_Assignment_. Copy the listing exactly as given. Omit every picture.

_Source material_.
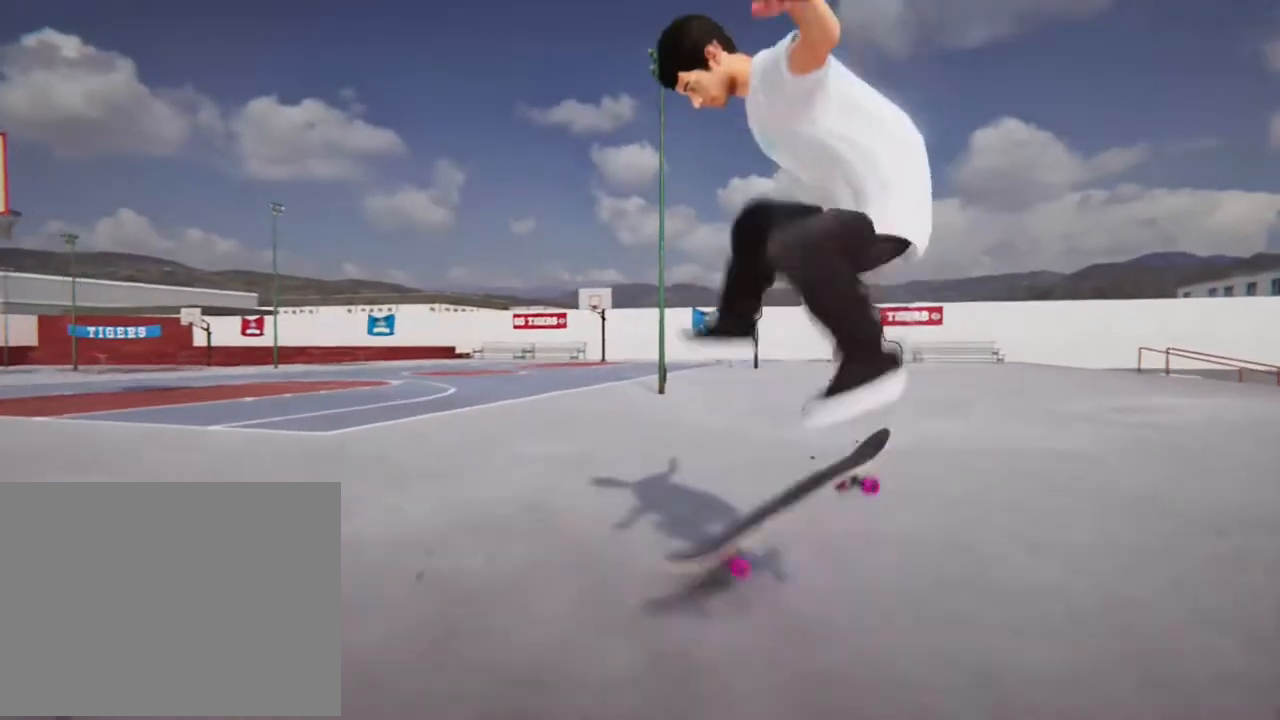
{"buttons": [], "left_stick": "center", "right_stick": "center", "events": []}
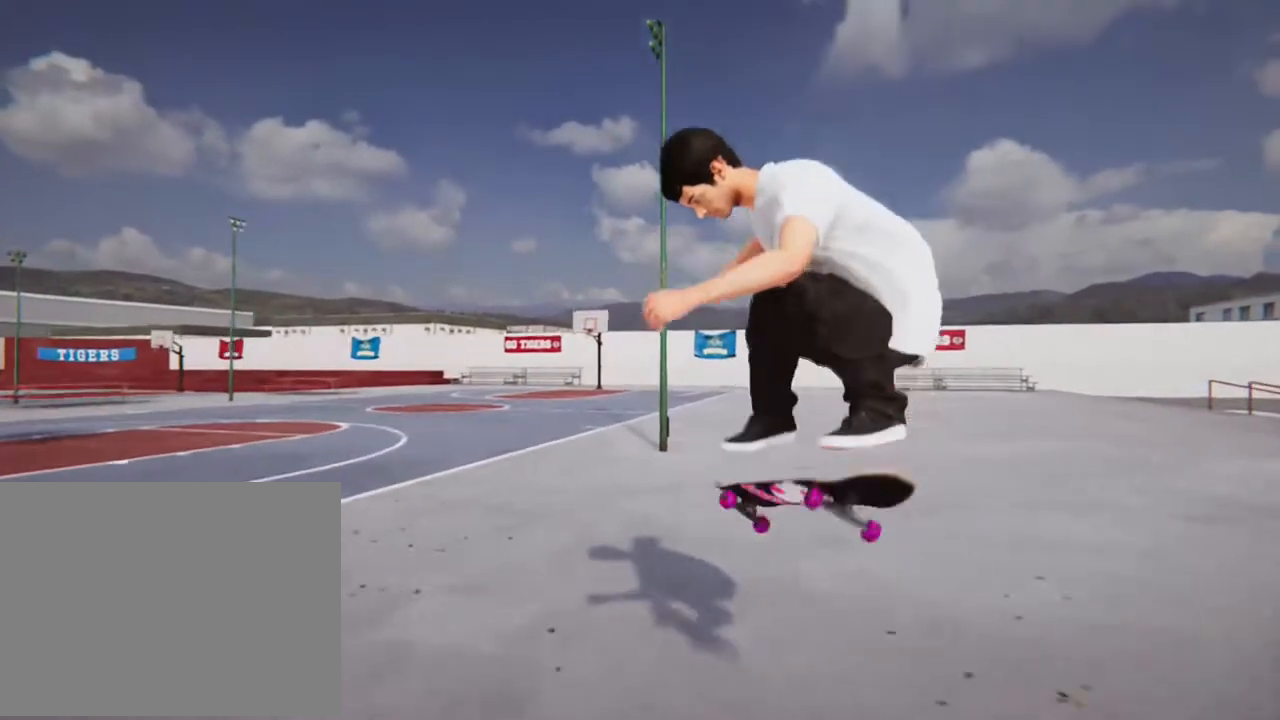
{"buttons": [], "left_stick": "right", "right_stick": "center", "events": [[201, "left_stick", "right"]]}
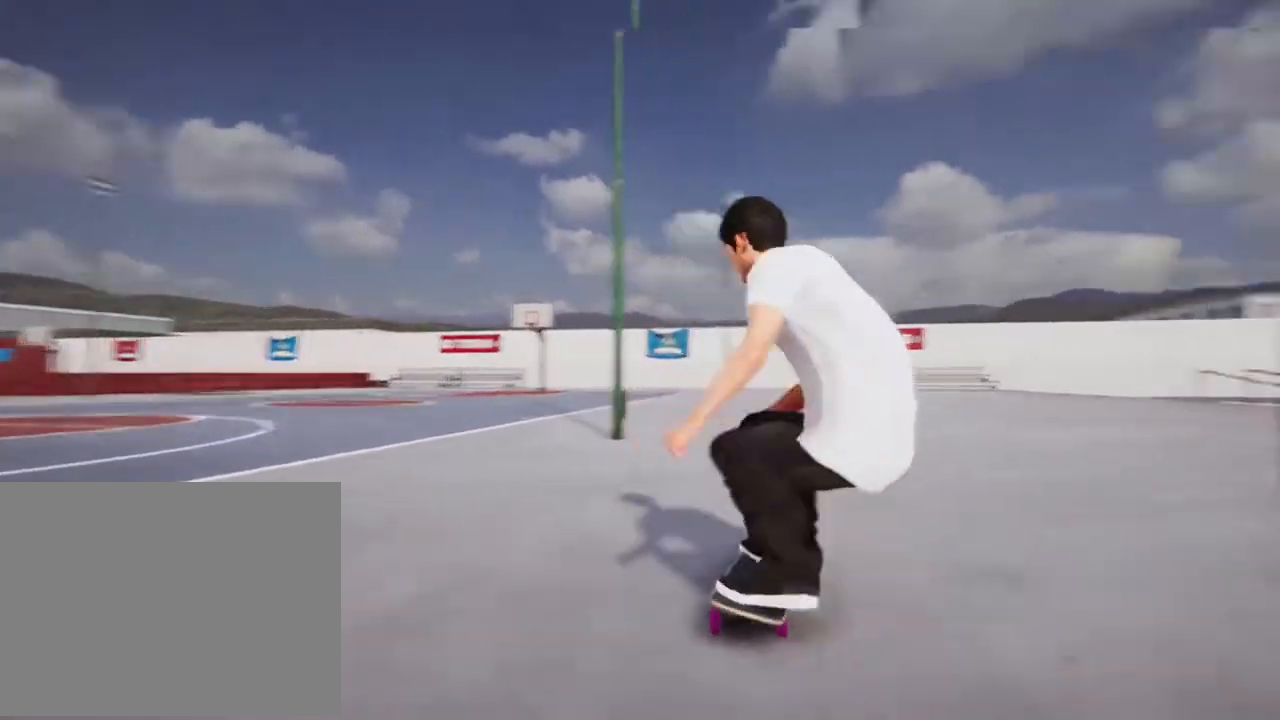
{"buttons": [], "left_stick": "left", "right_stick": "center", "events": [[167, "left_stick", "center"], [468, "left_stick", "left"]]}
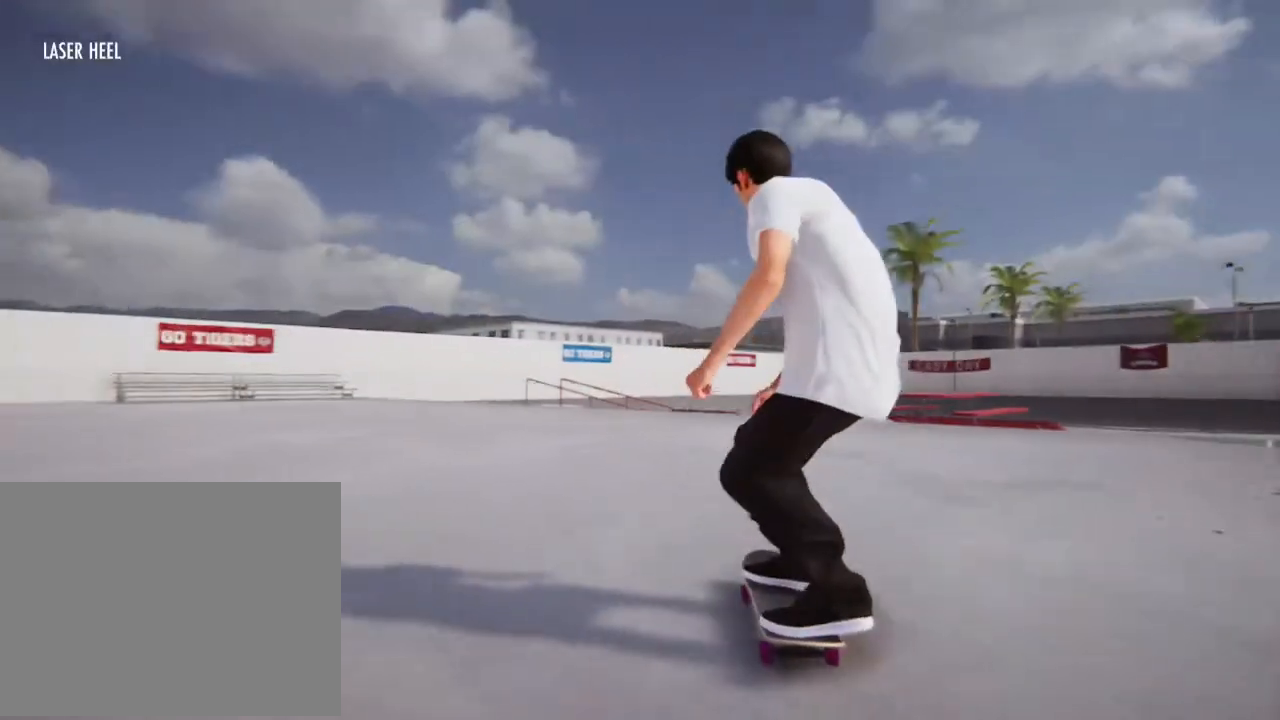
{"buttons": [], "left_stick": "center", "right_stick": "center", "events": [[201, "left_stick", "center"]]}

_Result_.
{"buttons": [], "left_stick": "center", "right_stick": "center", "events": []}
{"buttons": [], "left_stick": "right", "right_stick": "center", "events": [[201, "left_stick", "right"]]}
{"buttons": [], "left_stick": "left", "right_stick": "center", "events": [[167, "left_stick", "center"], [468, "left_stick", "left"]]}
{"buttons": [], "left_stick": "center", "right_stick": "center", "events": [[201, "left_stick", "center"]]}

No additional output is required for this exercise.